***** Document excerpt *****

From then on, we were straining our eyes, trying to distinguish the difference between the grey slabs of karst rock, and what could be elephants. Some were.
Later, we were in Colombo. Some from our ship went to the National Parks, more elephants – and others to the Elephant Orphanage and Elephant Foundation – many more elephants. We’d been to an elephant rescue enterprise in Phuket, of which more shortly – so I opted to get a driver and have a look at the city.
The traffic! Once, we were in Palermo in Sicily, for a conference on System Dynamics and Chaos Thinking – in short, how chaos self-organises into some form of operating system. I thought the traffic there was a prime example of chaos. No discernible rules – yet it functioned. Colombo is even more so. Tuk-tuks, scooters, open trucks, cars, all in fluid movement. My driver told me we were driving down a one-way system. ‘But there are vehicles coming towards us.’ ‘Yes, it’s Saturday afternoon, so there are no traffic police on duty at the intersection, so some people choose to come this way.’
We stopped at the Gangarama Temple, and walked into a courtyard, at just the time the temple elephant arrived to make her obeisance to a very beautiful jade Buddha.
Earlier, we’d been in Phuket. In Thailand, the elephant is everywhere – in crafts, carvings, temple sculptures, and even in their own letter of the alphabet – but not in nature. The numbers are down from about 50,000 elephants in the 1950s, to maybe 3,500 now, and perhaps 500 of those are in the wild. Jungle clearance for agriculture removed their habitat, and the elephants were co-opted into that clearing, as log-shifters. Thailand once was 70% forested: it had got down to 20% when a new forest protection law was passed in 1989. Redundant elephants. And they’re not cheap to keep, at 200 kilograms of food a day.
So, our trip was to an elephant sanctuary – The Green Elephant Sanctuary Park which is a refuge for rescued elephants. It’s no small undertaking, working on elephant-scale. Buying an elephant out of slavery, rehousing not only her, but also her rescued and rehabilitated mahout and his family because that’s a one-to-one relationship … it’s huge. I say ‘her’, because they only rehouse the cows. The males are too disruptive – and generally more expensive because they’re too valuable as workers.
Tourists provide a source of income, and a group of elephants are rostered to be fed, mud-bathed and cleaned by people like us who all seem to develop a great goofy grin when we can get close enough to touch these gentle giants.

***** Extracted records *****

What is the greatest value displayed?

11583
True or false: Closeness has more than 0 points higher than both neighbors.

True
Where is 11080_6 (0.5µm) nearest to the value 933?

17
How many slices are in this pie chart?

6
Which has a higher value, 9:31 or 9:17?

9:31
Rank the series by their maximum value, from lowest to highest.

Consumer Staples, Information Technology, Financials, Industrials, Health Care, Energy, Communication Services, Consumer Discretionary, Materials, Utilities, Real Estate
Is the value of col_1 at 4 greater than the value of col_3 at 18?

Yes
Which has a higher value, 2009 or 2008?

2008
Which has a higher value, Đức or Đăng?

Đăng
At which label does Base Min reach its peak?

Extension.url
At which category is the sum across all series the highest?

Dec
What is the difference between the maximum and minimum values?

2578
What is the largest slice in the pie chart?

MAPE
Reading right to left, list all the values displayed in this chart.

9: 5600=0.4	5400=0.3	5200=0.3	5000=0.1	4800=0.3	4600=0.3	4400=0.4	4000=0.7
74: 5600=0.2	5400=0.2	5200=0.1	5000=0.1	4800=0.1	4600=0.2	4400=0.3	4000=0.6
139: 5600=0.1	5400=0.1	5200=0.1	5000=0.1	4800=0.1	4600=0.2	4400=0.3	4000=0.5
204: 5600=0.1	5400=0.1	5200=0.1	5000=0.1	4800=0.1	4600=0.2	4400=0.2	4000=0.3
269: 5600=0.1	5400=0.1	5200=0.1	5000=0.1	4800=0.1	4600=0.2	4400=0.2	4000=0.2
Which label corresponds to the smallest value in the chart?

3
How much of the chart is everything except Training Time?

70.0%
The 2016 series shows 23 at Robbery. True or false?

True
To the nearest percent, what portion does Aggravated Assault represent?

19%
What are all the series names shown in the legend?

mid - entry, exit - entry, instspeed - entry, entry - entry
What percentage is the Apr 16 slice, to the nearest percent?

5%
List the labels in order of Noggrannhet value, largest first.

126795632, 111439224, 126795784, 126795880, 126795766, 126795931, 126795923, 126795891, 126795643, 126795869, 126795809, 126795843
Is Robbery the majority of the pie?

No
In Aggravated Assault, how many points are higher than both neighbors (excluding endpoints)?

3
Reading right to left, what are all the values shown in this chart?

*****

Description of the task: Return the stretch of the elephant travel text from "Earlier, we’d been" through "food a day.", word for word.

Result:
Earlier, we’d been in Phuket. In Thailand, the elephant is everywhere – in crafts, carvings, temple sculptures, and even in their own letter of the alphabet – but not in nature. The numbers are down from about 50,000 elephants in the 1950s, to maybe 3,500 now, and perhaps 500 of those are in the wild. Jungle clearance for agriculture removed their habitat, and the elephants were co-opted into that clearing, as log-shifters. Thailand once was 70% forested: it had got down to 20% when a new forest protection law was passed in 1989. Redundant elephants. And they’re not cheap to keep, at 200 kilograms of food a day.